In order to illustrate the looming threat, Earth.Org has modelled what strong flooding would look like when combined with sea level rise by the year 2100.
Sea level rise projections by 2100 for two scenarios with the amount of rise in meters indicated (mild = 3m; extreme = 5m). Percentage and total population displacement indicated bottom right.
Methodology
Global mean sea level is projected to rise by 2m at the end of this century. However, in order to determine local sea level rise (SLR), one has to take into account local coastal flood levels which could be 2.8m above Mean Higher-High Water (MHHW) at extreme forecasts. These local levels bring variability to the projected SLR from 1m to 6.5m (eg. Rio vs Kolkata).

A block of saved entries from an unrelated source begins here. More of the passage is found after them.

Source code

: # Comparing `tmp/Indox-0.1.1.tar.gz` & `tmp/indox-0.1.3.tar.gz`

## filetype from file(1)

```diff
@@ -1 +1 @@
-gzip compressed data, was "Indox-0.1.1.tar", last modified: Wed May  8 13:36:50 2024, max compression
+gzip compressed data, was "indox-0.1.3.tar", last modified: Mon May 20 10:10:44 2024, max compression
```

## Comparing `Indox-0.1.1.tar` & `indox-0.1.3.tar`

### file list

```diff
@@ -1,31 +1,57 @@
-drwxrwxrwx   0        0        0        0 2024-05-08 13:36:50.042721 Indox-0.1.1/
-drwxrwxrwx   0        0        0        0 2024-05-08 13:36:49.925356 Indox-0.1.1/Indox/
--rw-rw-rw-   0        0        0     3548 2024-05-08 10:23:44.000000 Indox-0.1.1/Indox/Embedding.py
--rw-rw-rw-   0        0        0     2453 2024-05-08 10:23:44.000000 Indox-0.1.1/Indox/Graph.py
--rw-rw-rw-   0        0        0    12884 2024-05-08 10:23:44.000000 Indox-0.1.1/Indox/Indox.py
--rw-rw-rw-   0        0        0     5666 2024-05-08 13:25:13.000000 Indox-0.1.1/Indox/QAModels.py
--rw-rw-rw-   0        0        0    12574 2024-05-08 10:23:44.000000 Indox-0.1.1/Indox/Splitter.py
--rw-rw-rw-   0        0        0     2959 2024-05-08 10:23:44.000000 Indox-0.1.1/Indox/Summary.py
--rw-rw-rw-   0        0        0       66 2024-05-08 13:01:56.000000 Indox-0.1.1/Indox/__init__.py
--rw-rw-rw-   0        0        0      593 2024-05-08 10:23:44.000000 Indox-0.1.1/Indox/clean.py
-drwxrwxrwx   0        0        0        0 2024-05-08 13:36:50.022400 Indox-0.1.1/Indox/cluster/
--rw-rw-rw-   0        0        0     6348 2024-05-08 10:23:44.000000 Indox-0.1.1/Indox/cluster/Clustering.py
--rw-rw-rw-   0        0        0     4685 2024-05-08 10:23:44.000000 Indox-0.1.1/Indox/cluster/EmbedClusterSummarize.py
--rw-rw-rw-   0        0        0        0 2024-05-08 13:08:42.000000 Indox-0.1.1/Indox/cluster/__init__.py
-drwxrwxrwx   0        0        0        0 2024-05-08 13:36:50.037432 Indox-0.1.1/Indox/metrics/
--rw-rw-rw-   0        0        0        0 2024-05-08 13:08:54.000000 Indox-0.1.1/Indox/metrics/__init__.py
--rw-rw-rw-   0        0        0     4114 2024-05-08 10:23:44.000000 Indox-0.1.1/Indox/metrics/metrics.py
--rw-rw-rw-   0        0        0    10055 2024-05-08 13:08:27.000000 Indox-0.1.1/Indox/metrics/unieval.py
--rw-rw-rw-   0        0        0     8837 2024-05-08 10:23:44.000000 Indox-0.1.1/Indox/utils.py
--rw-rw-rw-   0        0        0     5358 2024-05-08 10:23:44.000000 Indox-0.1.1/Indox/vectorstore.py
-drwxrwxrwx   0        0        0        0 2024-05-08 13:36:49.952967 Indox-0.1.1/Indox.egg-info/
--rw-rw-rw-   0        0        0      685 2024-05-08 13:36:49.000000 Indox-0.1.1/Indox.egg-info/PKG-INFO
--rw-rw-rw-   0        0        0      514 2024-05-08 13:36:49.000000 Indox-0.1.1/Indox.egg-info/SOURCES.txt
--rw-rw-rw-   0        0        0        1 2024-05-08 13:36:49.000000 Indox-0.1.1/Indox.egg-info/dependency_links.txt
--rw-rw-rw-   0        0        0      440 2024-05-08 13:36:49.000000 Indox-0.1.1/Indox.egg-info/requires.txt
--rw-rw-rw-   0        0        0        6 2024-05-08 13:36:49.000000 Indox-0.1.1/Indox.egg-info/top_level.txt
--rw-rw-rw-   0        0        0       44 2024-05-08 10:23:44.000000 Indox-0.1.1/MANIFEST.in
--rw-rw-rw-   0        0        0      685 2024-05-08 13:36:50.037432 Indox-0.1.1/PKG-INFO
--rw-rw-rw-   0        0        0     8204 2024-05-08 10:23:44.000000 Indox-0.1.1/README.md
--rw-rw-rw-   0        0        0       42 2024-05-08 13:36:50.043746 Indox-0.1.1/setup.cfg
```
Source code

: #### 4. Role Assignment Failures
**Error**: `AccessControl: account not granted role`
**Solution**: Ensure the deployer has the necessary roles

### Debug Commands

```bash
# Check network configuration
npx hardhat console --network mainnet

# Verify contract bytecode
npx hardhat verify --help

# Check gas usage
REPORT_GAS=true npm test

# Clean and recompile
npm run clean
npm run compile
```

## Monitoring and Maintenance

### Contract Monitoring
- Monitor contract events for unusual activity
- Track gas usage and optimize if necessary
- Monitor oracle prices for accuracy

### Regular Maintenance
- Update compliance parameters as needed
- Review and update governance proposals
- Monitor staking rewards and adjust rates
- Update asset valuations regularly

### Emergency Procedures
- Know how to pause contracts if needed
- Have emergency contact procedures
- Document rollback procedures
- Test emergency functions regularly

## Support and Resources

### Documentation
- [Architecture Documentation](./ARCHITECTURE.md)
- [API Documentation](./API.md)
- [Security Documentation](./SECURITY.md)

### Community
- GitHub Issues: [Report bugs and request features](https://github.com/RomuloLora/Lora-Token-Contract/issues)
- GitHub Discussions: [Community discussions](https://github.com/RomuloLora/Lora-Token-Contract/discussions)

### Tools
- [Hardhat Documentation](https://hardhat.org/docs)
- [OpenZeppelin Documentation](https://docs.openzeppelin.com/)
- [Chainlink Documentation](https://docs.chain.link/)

The SLR scenarios used in this study are based on the forecasts from Climate Central – Coastal Risk Screening Tool with the following parameters:
- Sea level Projection Source
- Coastal Flood Level
- Pollution Scenario
- Luck
Sea level Projection Source: is from two highly cited journals by Kopp et al., estimating SLR mainly due to ocean thermal expansion and ice melt. The mid-range scenario projected 0.5-1.2m of SLR based on different representative concentration pathways (RCP) defined by the IPCC. While the pessimistic scenario added more mechanisms of ice-sheet melting, estimating SLR at 1m-2.5m in 2100, with projection of 10m SLR at 2300.
Coastal Flooding: More frequent coastal flooding is a direct impact of sea-level rise. Based on the Global tides and surge reanalysis by Muis et al., (2016), it is estimated that the extreme coastal water level could be from 0.2 – 2.8m over mean level. While in extreme cases like China and the Netherlands it could experience 5-10m of extreme sea levels. Here, the coastal local flood level is added on top of the projected SLR.

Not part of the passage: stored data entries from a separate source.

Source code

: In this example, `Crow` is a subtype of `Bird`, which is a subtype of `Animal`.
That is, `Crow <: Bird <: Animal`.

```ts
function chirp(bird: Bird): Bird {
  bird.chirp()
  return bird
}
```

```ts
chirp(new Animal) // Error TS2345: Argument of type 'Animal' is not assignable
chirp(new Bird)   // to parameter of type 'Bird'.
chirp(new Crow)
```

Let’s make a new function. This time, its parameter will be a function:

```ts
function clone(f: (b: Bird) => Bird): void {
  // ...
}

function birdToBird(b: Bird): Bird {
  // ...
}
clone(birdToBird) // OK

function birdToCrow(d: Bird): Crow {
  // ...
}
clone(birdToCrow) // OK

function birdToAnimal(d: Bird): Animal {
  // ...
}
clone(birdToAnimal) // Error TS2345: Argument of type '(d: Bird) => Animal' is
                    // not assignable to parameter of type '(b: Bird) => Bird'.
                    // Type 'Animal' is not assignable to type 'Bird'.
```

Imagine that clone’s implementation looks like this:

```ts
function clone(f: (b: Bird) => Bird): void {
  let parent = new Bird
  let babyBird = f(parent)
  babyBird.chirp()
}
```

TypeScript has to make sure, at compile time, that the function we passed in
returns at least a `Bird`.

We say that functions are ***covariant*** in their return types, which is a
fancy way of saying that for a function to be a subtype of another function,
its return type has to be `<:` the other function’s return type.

Pollution Scenario: allows to choose the RCP, the greenhouse gas concentration trajectory defined by the IPCC. The mild level is based on RCP4.5, of 2°C temperature rise; while Extreme level is based on RCP 8.5, of 4°C temperature rise.
Luck: applies to the the baseline SLR, defined in the “Sea level projection” section, upon which we add flooding. “Mild” refers to the mid-range scenario of 0.5-1.2m, and “extreme” to the pessimistic scenario of 1-2.5m. We used the high-end value of each scenario (mild = 1m; extreme = 2.5m).
References:
-
Kulp, Scott A., and Benjamin H. Strauss. “New elevation data triple estimates of global vulnerability to sea-level rise and coastal flooding.” Nature communications 10.1 (2019): 1-12.
-
Florczyk, A. J., Corbane, C., Ehrlich, D., Freire, S., Kemper, T., Maffenini, L., Melchiorri, M., Politis, P., Schiavina, M., Sabo, F. & Zanchetta, L. (2019). GHSL Data Package 2019 Public Release.
-
Kopp, R. E., DeConto, R. M., Bader, D. A., Hay, C. C., Horton, R. M., Kulp, S., Oppenheimer, M., Pollard, D. & Strauss, B. H. (2017). Evolving Understanding of Antarctic Ice-Sheet Physics and Ambiguity in Probabilistic Sea-Level Projections. Earth’s Future, 5(12), 1217–1233.
-
Kopp, R. E., Horton, R. M., Little, C. M., Mitrovica, J. X., Oppenheimer, M., Rasmussen, D. J., Strauss, B. H. & Tebaldi, C. (2014). Probabilistic 21st and 22nd Century Sea-Level Projections at a Global Network of Tide-Gauge Sites. Earth’s Future, 2(8), 383–406.
-
Kulp, S. A. & Strauss, B. H. (2019). New Elevation Data Triple Estimates of Global Vulnerability to Sea-Level Rise and Coastal Flooding. Nature Communications, 10(1), 4844. Retrieved June 21, 2020, from http://www.nature.com/articles/s41467-019-12808-z
-
Muis, S., Verlaan, M., Winsemius, H. C., Aerts, J. C. J. H. & Ward, P. J. (2016). A Global Reanalysis of Storm Surges and Extreme Sea Levels. Nature Communications, 7.
-
Hough, M. (2006). Cities and natural process: A basis for sustainability. London: Routledge.